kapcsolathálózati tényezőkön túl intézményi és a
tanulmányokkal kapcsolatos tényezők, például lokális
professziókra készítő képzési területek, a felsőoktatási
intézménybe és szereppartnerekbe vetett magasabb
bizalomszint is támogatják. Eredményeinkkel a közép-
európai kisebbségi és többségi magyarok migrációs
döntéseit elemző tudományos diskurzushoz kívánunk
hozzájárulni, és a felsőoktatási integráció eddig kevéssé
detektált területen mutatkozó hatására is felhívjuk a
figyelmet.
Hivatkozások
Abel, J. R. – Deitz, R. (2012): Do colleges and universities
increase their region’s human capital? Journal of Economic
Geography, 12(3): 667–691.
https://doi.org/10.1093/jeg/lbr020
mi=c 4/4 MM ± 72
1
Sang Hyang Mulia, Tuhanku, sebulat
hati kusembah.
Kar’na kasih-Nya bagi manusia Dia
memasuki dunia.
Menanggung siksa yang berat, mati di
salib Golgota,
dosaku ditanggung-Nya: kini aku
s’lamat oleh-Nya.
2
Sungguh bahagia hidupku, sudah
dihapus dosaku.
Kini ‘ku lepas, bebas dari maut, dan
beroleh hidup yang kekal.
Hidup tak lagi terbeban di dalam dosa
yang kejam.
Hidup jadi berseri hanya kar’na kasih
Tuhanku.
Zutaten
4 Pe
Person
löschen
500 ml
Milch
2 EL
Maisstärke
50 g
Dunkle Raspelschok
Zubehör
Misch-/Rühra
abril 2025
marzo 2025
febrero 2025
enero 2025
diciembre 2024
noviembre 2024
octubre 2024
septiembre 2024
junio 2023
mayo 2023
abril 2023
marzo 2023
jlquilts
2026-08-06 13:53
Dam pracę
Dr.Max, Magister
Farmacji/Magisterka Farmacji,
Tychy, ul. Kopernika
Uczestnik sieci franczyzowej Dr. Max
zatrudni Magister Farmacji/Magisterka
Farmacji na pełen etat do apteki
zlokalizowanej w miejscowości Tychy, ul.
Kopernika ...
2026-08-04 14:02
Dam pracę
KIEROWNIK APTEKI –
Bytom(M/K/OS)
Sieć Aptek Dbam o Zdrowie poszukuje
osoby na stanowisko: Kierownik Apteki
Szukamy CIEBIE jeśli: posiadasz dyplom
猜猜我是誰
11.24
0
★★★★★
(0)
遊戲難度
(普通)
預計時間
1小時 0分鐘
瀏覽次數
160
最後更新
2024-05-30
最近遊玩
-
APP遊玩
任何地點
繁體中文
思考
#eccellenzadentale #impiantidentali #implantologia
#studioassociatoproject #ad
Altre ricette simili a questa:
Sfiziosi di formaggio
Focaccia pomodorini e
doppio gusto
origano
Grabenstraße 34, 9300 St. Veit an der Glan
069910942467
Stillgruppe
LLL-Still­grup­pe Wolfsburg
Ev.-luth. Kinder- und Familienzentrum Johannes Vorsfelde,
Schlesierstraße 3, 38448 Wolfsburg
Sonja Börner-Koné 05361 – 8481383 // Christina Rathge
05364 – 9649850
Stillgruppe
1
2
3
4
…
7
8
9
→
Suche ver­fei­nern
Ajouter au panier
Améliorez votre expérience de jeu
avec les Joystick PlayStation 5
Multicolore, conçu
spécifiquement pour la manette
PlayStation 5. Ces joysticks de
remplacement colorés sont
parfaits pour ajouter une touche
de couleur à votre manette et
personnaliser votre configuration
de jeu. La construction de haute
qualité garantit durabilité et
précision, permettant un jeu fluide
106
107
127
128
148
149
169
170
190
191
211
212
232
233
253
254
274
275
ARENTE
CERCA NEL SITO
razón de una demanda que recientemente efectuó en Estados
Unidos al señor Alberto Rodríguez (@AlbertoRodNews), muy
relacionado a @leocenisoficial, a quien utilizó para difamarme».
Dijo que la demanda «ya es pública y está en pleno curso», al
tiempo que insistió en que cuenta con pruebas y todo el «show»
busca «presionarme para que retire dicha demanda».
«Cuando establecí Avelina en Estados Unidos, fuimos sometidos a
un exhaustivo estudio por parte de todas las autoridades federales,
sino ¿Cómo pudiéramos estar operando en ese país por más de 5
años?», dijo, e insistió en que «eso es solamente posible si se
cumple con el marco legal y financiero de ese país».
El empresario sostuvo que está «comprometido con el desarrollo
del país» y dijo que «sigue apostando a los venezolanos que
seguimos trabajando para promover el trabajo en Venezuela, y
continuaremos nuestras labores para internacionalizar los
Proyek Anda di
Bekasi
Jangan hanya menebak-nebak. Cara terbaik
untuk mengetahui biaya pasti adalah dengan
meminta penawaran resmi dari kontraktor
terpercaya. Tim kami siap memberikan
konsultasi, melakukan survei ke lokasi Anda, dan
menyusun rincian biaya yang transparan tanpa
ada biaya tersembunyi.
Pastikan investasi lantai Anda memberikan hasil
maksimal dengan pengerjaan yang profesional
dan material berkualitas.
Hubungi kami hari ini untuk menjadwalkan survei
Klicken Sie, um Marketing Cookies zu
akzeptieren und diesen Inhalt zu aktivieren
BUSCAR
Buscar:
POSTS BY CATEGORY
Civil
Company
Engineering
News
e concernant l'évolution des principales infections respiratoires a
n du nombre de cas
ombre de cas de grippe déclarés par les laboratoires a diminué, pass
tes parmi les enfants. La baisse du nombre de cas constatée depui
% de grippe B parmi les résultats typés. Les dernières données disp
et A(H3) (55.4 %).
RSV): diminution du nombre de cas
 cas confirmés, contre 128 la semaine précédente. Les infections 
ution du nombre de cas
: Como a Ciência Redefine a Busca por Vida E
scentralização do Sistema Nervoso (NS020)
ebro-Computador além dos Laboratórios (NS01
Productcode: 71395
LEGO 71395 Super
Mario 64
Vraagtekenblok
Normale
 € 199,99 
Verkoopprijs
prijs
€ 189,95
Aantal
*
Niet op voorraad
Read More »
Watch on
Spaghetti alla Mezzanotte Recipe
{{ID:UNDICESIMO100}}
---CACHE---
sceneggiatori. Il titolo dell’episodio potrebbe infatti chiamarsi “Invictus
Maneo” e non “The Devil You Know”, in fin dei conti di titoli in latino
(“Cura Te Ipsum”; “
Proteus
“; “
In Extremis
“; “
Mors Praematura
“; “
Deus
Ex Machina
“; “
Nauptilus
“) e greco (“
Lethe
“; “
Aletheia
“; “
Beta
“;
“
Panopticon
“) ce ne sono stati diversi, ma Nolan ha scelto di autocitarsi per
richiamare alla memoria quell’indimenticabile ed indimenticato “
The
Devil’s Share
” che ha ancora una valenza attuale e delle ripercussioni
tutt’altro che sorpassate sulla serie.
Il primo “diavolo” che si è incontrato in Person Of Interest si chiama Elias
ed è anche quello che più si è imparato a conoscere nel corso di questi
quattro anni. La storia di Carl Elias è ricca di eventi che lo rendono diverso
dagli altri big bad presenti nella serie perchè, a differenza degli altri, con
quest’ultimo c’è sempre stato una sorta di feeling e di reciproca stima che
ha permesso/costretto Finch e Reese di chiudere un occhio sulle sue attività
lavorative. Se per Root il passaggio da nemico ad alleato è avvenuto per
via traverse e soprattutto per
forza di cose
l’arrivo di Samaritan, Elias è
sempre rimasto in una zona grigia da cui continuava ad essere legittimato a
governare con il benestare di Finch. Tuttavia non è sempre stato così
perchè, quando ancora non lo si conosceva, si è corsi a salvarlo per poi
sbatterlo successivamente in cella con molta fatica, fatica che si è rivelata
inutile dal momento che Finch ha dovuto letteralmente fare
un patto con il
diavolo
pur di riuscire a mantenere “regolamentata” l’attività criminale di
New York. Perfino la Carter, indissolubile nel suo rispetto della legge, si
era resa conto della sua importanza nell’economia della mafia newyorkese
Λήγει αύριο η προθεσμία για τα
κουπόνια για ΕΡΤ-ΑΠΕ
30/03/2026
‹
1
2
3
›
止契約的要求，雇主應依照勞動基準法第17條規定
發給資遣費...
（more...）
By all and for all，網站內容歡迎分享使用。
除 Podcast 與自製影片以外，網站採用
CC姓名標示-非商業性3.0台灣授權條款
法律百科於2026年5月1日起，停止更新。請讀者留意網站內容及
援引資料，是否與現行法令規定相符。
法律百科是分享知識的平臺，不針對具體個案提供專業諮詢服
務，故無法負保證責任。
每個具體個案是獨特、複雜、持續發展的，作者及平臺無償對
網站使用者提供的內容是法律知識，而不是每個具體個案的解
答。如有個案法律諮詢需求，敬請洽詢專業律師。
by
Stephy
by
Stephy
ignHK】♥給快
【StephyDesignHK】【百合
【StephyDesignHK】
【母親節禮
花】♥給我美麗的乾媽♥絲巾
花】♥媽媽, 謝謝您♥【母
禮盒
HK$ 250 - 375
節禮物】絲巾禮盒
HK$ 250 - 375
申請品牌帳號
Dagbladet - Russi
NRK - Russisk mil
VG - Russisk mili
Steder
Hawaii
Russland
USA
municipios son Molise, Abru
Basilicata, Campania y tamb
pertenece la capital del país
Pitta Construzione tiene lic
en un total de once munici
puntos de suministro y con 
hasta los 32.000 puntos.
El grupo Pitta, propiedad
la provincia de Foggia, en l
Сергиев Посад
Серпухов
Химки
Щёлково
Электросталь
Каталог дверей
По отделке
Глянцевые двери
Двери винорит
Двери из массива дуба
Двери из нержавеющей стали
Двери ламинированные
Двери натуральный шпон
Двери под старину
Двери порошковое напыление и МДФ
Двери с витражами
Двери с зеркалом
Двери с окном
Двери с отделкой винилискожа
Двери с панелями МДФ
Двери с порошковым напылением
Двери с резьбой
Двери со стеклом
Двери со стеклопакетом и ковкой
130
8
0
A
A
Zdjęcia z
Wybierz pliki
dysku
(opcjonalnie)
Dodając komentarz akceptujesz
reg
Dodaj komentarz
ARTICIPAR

☆ ☆ ☆

» Problem
Lines wanted from the listing above: the line with "e concernant l'évolution" up to and including the line with "Niet op voorraad". Please write them out exactly, adding nothing else.

» Exercise solution
e concernant l'évolution des principales infections respiratoires a
n du nombre de cas
ombre de cas de grippe déclarés par les laboratoires a diminué, pass
tes parmi les enfants. La baisse du nombre de cas constatée depui
% de grippe B parmi les résultats typés. Les dernières données disp
et A(H3) (55.4 %).
RSV): diminution du nombre de cas
 cas confirmés, contre 128 la semaine précédente. Les infections 
ution du nombre de cas
: Como a Ciência Redefine a Busca por Vida E
scentralização do Sistema Nervoso (NS020)
ebro-Computador além dos Laboratórios (NS01
Productcode: 71395
LEGO 71395 Super
Mario 64
Vraagtekenblok
Normale
 € 199,99 
Verkoopprijs
prijs
€ 189,95
Aantal
*
Niet op voorraad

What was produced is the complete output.